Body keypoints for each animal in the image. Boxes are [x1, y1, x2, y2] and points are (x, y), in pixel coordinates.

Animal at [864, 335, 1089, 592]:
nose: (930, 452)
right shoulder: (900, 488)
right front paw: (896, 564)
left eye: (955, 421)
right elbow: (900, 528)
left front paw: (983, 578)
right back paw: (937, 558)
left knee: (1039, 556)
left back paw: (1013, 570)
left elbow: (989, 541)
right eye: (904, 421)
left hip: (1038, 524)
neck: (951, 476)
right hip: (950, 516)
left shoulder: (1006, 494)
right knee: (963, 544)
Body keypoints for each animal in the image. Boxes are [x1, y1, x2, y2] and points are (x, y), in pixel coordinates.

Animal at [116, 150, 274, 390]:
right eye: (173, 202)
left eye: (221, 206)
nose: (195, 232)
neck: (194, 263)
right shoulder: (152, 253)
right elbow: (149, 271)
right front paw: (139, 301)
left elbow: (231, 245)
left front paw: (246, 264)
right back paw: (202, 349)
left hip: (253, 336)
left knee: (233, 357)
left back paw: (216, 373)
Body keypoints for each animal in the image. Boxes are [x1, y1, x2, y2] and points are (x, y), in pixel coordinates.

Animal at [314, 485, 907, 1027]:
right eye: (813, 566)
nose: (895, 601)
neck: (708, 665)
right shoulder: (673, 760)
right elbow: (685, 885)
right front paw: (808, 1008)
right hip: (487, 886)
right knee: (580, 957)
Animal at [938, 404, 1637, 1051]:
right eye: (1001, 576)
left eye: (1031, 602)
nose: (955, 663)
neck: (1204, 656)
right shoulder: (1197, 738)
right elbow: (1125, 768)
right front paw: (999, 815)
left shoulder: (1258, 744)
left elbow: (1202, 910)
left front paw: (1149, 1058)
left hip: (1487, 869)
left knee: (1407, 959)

*Problem to work on*.
Proceeding from the line containing "right front paw: (139, 301)" through the line containing "right shoulder: (673, 760)", transcribe the lines above exactly, both end lines included.

*Result below*.
right front paw: (139, 301)
left elbow: (231, 245)
left front paw: (246, 264)
right back paw: (202, 349)
left hip: (253, 336)
left knee: (233, 357)
left back paw: (216, 373)
Body keypoints for each animal in the image. Boxes are [x1, y1, x2, y2] and points are (x, y), in pixel coordinates.

Animal at [314, 485, 907, 1027]:
right eye: (813, 566)
nose: (895, 601)
neck: (708, 665)
right shoulder: (673, 760)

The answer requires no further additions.